Meet Our Postdoctoral Fellows! Katie Mackinnon

Aug 8, 2022

Katie Mackinnon, Postdoctoral Fellow in Community Data for 2022-24

This past year, we’ve welcomed new staff members, supported undergraduate and graduate fellows, increased our leadership team, and set up community networks across the tri-campus. So, with the exciting addition of three new postdoctoral fellows this summer, we wanted to get to know a little more about them as we head into the fall term — and we thought you might, too! We sat down for a quick chat with Katie Mackinnon, Rachel Corbman, and Khanh Vo. Learn about their research, what’s on their shelf these days, and more.


Katie Mackinnon

CDHI: Can you tell us a bit about your research?

Katie Mackinnon: My research looks at early uses and experiences of young people in the late 1990s-early 2000s who were “growing up online”. To do this, I take a patchwork approach that draws from web archives, oral interviews, policy and news media. I also write about ethical approaches to historical and web archival research and youth data, as well as social, infrastructural and policy issues of the web.

CDHI: What drew you to this work?

KM: I’ve always been interested in the internet, having spent a lot of time there myself while growing up. I was originally interested in researching youth culture histories but the opportunity to study web-born materials sparked something in me during my MA at UWaterloo and I ran with it.

CDHI: What are you going to be doing this year at CDHI?

KM: This year at CDHI, I am leading the Graduate Fellows Community of Practice and the Emerging Scholar Showcase. I will also be contributing to DH communications and assisting the Infrastructure working group as CDHI representative. As a CLIR fellow, I will also be attending DH events and workshops. 

CDHI: Can you tell us about any courses you’ll be teaching?

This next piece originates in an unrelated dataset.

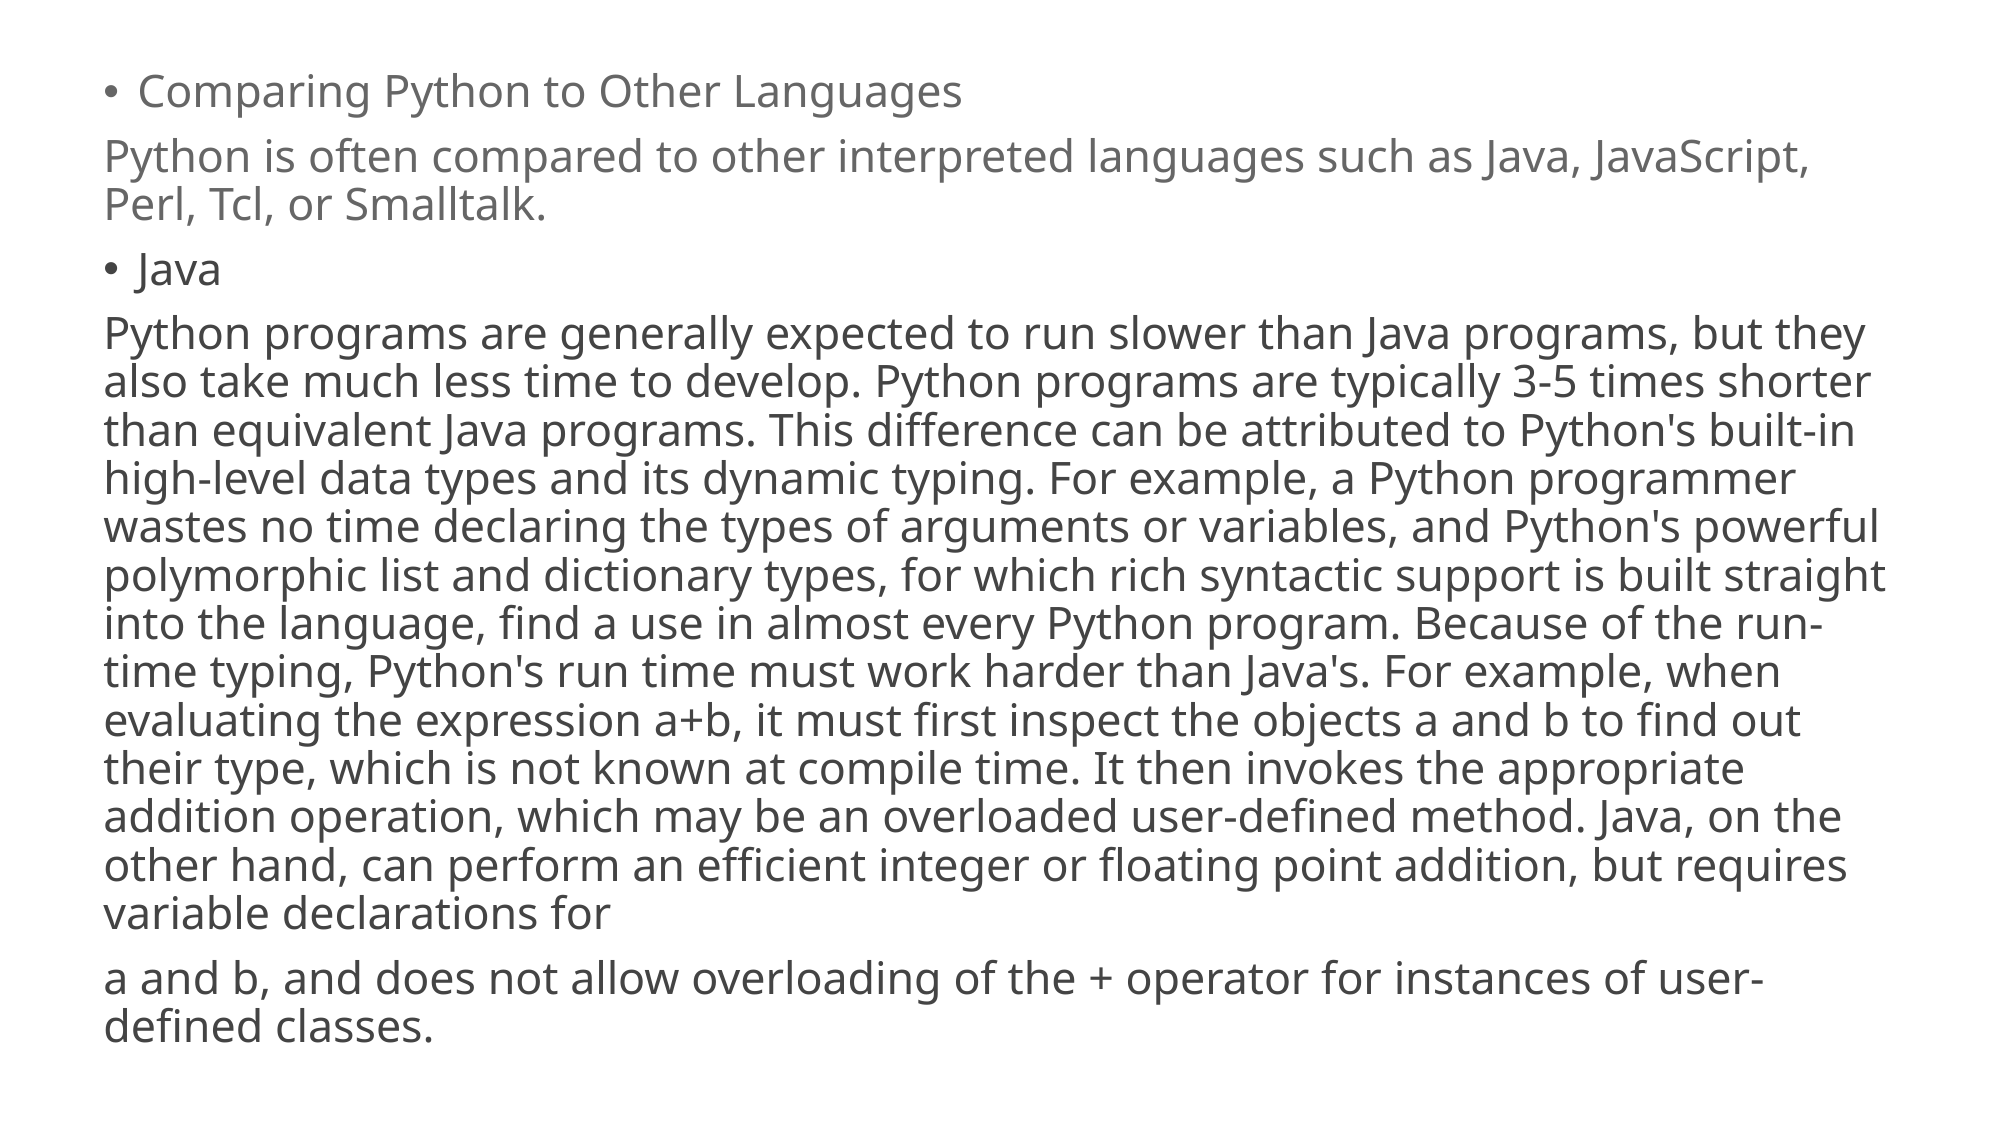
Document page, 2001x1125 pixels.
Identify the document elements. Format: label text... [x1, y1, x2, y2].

KM: In Winter 2023, I am teaching a 4th year seminar course called Critical Internet History, Memories & Art in Society (MDSD02H3) at UTSC.  

CDHI: What’s on your writing playlist?

KM: I love listening to live music and will often have full sets playing on YouTube in the background while I write. Years ago I became obsessed with YouTube channels like la blogothèque Take Away Shows, the Boiler Room, KEXP and NPR Tiny Desk Concerts, but also like to play sessions from the Newport Folk Festival documentary.

CDHI: What are you reading at the moment?

KM: For research, I’ve really been enjoying: Sarah Sharma and Rianka Singh’s Re-Understanding Media; Stefanie Duguay’s Personal but not Private; and Kevin Driscoll’s The Modem World. For pleasure, I’ve just finished Yōko Ogawa’s The Memory Police and Elena Ferrante’s In the Margins. Over the weekend I picked up Alexandra Kleeman’s Something New Under the Sun and am enjoying that!


Katie Mackinnon is completing her PhD in the Faculty of Information, University of Toronto. Her research focuses on histories of the web, including early uses and experiences of young people in the late 1990s. She interrogates ethical approaches to web archival research and youth data, and examines social, infrastructural, and policy issues of the web.

Want to learn more about her work? Her article “Critical care for the early web: ethical digital methods for archived youth data,” was published this past year in the Journal of Information, Communication and Ethics in Society. “The death of GeoCities: seeking destruction and platform eulogies in web archives,” was published in Internet Histories.